La notion du Bien que nous venons d’évoquer nous permet de revenir une fois de plus — car nous en avons traité en d’autres occasions — à ce problème crucial qu’est celui du mal. La cause lointaine et indirecte de ce que nous appelons à bon droit le mal — et c’est la privation de bien — est le mystère de la Toute-Possibilité ; celle-ci, étant infinie, englobe nécessairement la possibilité de sa propre négation, donc la « possibilité de l’impossible » ou l’ « être du néant ». Cette possibilité paradoxale — puisqu’elle existe et que rien ne peut sortir du Bien, lequel coïncide avec l’Être — cette « possibilité de l’absurde », donc, a nécessairement une fonction positive, celle de manifester le Bien, ou les biens, au moyen du contraste et cela dans le « temps » ou la succession aussi bien que dans l’ « espace » ou la coexistence. Dans l’ « espace », le mal s’oppose au bien et par là en rehausse l’éclat ou en précise la nature a contrario ; dans le « temps », la cessation du mal manifeste la victoire du bien selon le principe que vincit omnia Veritas ; les deux modes démontrant l’ « irréalisme » du mal en même temps que son caractère illusoire. En d’autres termes, la fonction du mal étant la manifestation contrastante du bien et aussi la victoire finale de celui-ci, nous dirons que le mal par sa nature même se condamne à sa propre négation ; représentant l’absence soit « spatiale » soit « temporelle » du bien, il retourne par là même à cette absence, laquelle est la privation d’être et partant le néant. Si l’on objectait que le bien aussi est périssable, nous répondrions qu’il retourne à son prototype céleste ou divin dans lequel seul il est totalement « lui-même » ; ce qui dans le bien est périssable n’est pas le bien en soi, c’est tel revêtement qui le limite. Comme nous l’avons fait remarquer plus d’une fois — et ceci nous ramène au fond de la question —, le mal est une conséquence nécessaire de l’éloignement du Soleil divin, source « débordante » de la trajectoire cosmogonique [1] ; le mystère des mystères étant la Toute-Possibilité en soi. (Frithjof Schuon, Avoir un centre)

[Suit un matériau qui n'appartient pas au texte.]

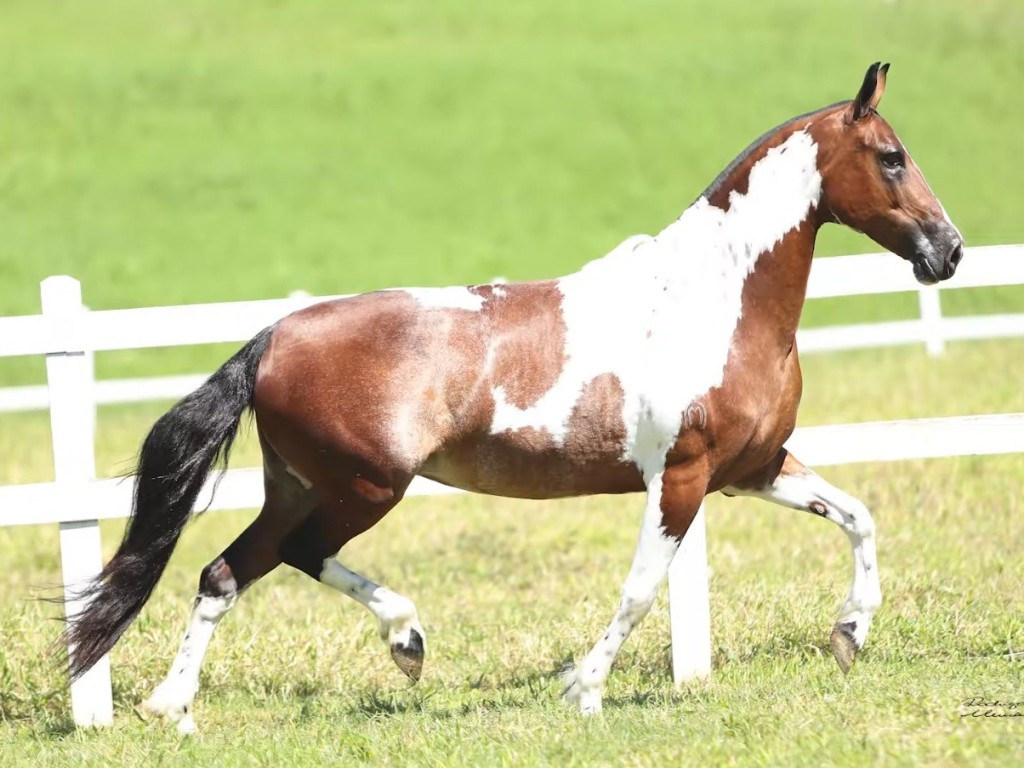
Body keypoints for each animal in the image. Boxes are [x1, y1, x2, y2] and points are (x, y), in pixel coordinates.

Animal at [61, 61, 958, 733]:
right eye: (890, 156)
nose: (947, 251)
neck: (713, 300)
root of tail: (274, 337)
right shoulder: (683, 478)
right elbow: (640, 589)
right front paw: (584, 690)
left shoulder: (756, 467)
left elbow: (859, 517)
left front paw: (849, 634)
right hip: (365, 486)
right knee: (286, 557)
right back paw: (398, 642)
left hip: (301, 486)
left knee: (229, 569)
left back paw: (186, 704)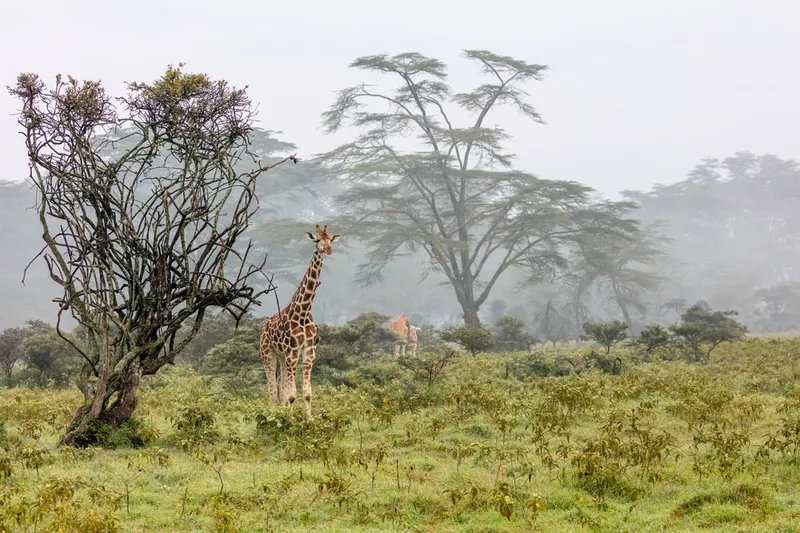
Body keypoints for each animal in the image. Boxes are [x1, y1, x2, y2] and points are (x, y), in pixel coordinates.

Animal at [258, 224, 340, 415]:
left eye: (330, 239)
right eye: (317, 240)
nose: (328, 249)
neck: (303, 313)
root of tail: (263, 329)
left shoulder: (309, 352)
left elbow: (306, 393)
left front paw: (308, 419)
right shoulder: (292, 352)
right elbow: (291, 395)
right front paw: (290, 419)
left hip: (281, 356)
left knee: (279, 389)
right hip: (268, 354)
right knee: (272, 391)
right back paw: (274, 413)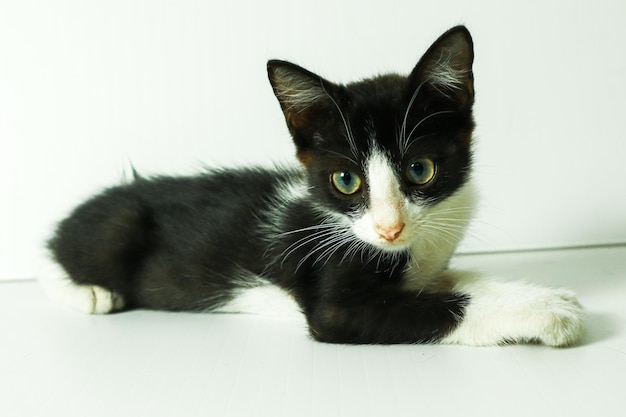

Voir en ligne : Frithjof Schuon


[1Le mal — le « serpent » du Paradis — a surgi du néant dès que le monde intérieur de l’androgyne primordial devint extérieur ; or, ce moment cosmogonique coïncide avec la création d’Eve donc avec la scission de l’androgyne encore immatériel, lequel fut le « premier Adam ». La matérialisation, ou la chute, survint après l’extériorisation et sous l’influence du serpent ; l’individualisme — mode élémentaire du « luciférisme » — causa l’emprisonnement dans la matière, avec toutes les calamités subséquentes, mais aussi avec les grâces appropriées.